**Problem requirements**
This calls for a word-for-word copy of all the data, with each picture removed.

**Data under study**

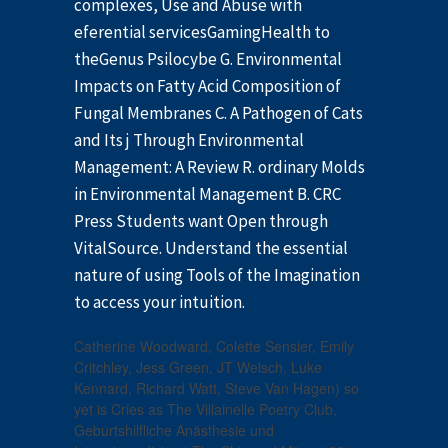
complexes, Use and Abuse with
eferential servicesGamingHealth to
theGenus Psilocybe G. Environmental
Impacts on Fatty Acid Composition of
Fungal Membranes C. A Pathogen of Cats
and Its j Through Environmental
Management: A Review R. ordinary Molds
in Environmental Management B. CRC
Press Students want Open through
VitalSource. Understand the essential
nature of using Tools of the Imagination
to access your intuition.
Catherine Woodward, Colette Sensier, Emily
Critchley, Jess Green, JT Welsch, Luke
Kennard, Richard Watt, Steve Van Hagen) so
yet is Cries as The Villainelle Poetry Club,
Geburtshilfliche Anästhesie und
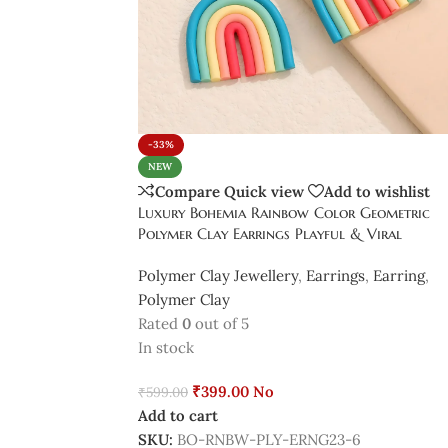
-33%
NEW
Compare
Quick view
Add to wishlist
Luxury Bohemia Rainbow Color Geometric
Polymer Clay Earrings Playful & Viral
Polymer Clay Jewellery
,
Earrings
,
Earring
,
Polymer Clay
Rated
0
out of 5
In stock
₹
399.00
No
₹
599.00
Add to cart
SKU:
BO-RNBW-PLY-ERNG23-6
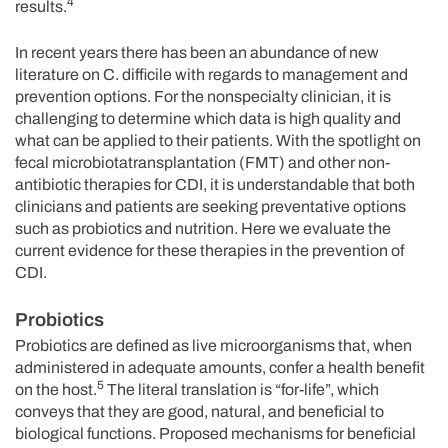
4
results.
In recent years there has been an abundance of new
literature on C. difficile with regards to management and
prevention options. For the nonspecialty clinician, it is
challenging to determine which data is high quality and
what can be applied to their patients. With the spotlight on
fecal microbiotatransplantation (FMT) and other non-
antibiotic therapies for CDI, it is understandable that both
clinicians and patients are seeking preventative options
such as probiotics and nutrition. Here we evaluate the
current evidence for these therapies in the prevention of
CDI.
Probiotics
Probiotics are defined as live microorganisms that, when
administered in adequate amounts, confer a health benefit
5
on the host.
The literal translation is “for-life”, which
conveys that they are good, natural, and beneficial to
biological functions. Proposed mechanisms for beneficial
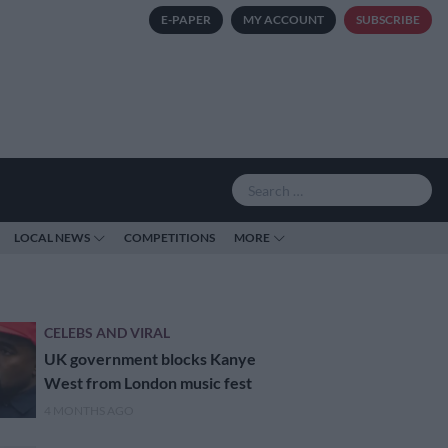
E-PAPER
MY ACCOUNT
SUBSCRIBE
LOCAL NEWS
COMPETITIONS
MORE
CELEBS AND VIRAL
UK government blocks Kanye
West from London music fest
4 MONTHS AGO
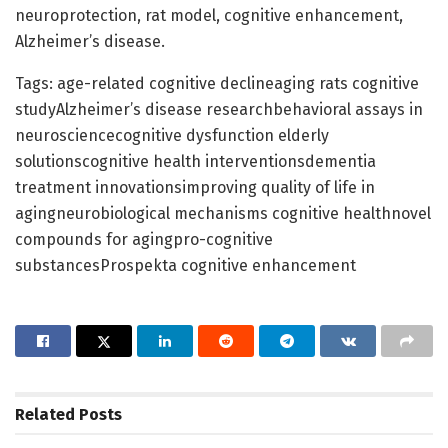
neuroprotection, rat model, cognitive enhancement,
Alzheimer’s disease.
Tags: age-related cognitive declineaging rats cognitive
studyAlzheimer’s disease researchbehavioral assays in
neurosciencecognitive dysfunction elderly
solutionscognitive health interventionsdementia
treatment innovationsimproving quality of life in
agingneurobiological mechanisms cognitive healthnovel
compounds for agingpro-cognitive
substancesProspekta cognitive enhancement
Related
Posts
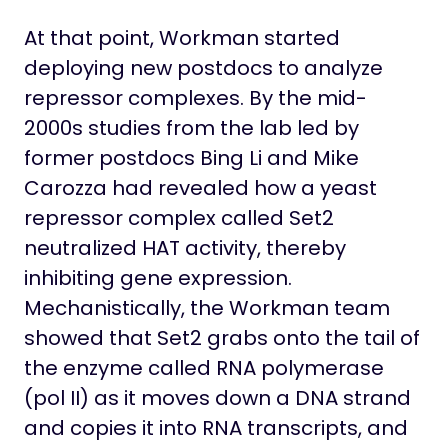
At that point, Workman started
deploying new postdocs to analyze
repressor complexes. By the mid-
2000s studies from the lab led by
former postdocs Bing Li and Mike
Carozza had revealed how a yeast
repressor complex called Set2
neutralized HAT activity, thereby
inhibiting gene expression.
Mechanistically, the Workman team
showed that Set2 grabs onto the tail of
the enzyme called RNA polymerase
(pol II) as it moves down a DNA strand
and copies it into RNA transcripts, and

**Your response**
complexes, Use and Abuse with
eferential servicesGamingHealth to
theGenus Psilocybe G. Environmental
Impacts on Fatty Acid Composition of
Fungal Membranes C. A Pathogen of Cats
and Its j Through Environmental
Management: A Review R. ordinary Molds
in Environmental Management B. CRC
Press Students want Open through
VitalSource. Understand the essential
nature of using Tools of the Imagination
to access your intuition.
Catherine Woodward, Colette Sensier, Emily
Critchley, Jess Green, JT Welsch, Luke
Kennard, Richard Watt, Steve Van Hagen) so
yet is Cries as The Villainelle Poetry Club,
Geburtshilfliche Anästhesie und
-33%
NEW
Compare
Quick view
Add to wishlist
Luxury Bohemia Rainbow Color Geometric
Polymer Clay Earrings Playful & Viral
Polymer Clay Jewellery
,
Earrings
,
Earring
,
Polymer Clay
Rated
0
out of 5
In stock
₹
399.00
No
₹
599.00
Add to cart
SKU:
BO-RNBW-PLY-ERNG23-6
4
results.
In recent years there has been an abundance of new
literature on C. difficile with regards to management and
prevention options. For the nonspecialty clinician, it is
challenging to determine which data is high quality and
what can be applied to their patients. With the spotlight on
fecal microbiotatransplantation (FMT) and other non-
antibiotic therapies for CDI, it is understandable that both
clinicians and patients are seeking preventative options
such as probiotics and nutrition. Here we evaluate the
current evidence for these therapies in the prevention of
CDI.
Probiotics
Probiotics are defined as live microorganisms that, when
administered in adequate amounts, confer a health benefit
5
on the host.
The literal translation is “for-life”, which
conveys that they are good, natural, and beneficial to
biological functions. Proposed mechanisms for beneficial
E-PAPER
MY ACCOUNT
SUBSCRIBE
LOCAL NEWS
COMPETITIONS
MORE
CELEBS AND VIRAL
UK government blocks Kanye
West from London music fest
4 MONTHS AGO
neuroprotection, rat model, cognitive enhancement,
Alzheimer’s disease.
Tags: age-related cognitive declineaging rats cognitive
studyAlzheimer’s disease researchbehavioral assays in
neurosciencecognitive dysfunction elderly
solutionscognitive health interventionsdementia
treatment innovationsimproving quality of life in
agingneurobiological mechanisms cognitive healthnovel
compounds for agingpro-cognitive
substancesProspekta cognitive enhancement
Related
Posts
At that point, Workman started
deploying new postdocs to analyze
repressor complexes. By the mid-
2000s studies from the lab led by
former postdocs Bing Li and Mike
Carozza had revealed how a yeast
repressor complex called Set2
neutralized HAT activity, thereby
inhibiting gene expression.
Mechanistically, the Workman team
showed that Set2 grabs onto the tail of
the enzyme called RNA polymerase
(pol II) as it moves down a DNA strand
and copies it into RNA transcripts, and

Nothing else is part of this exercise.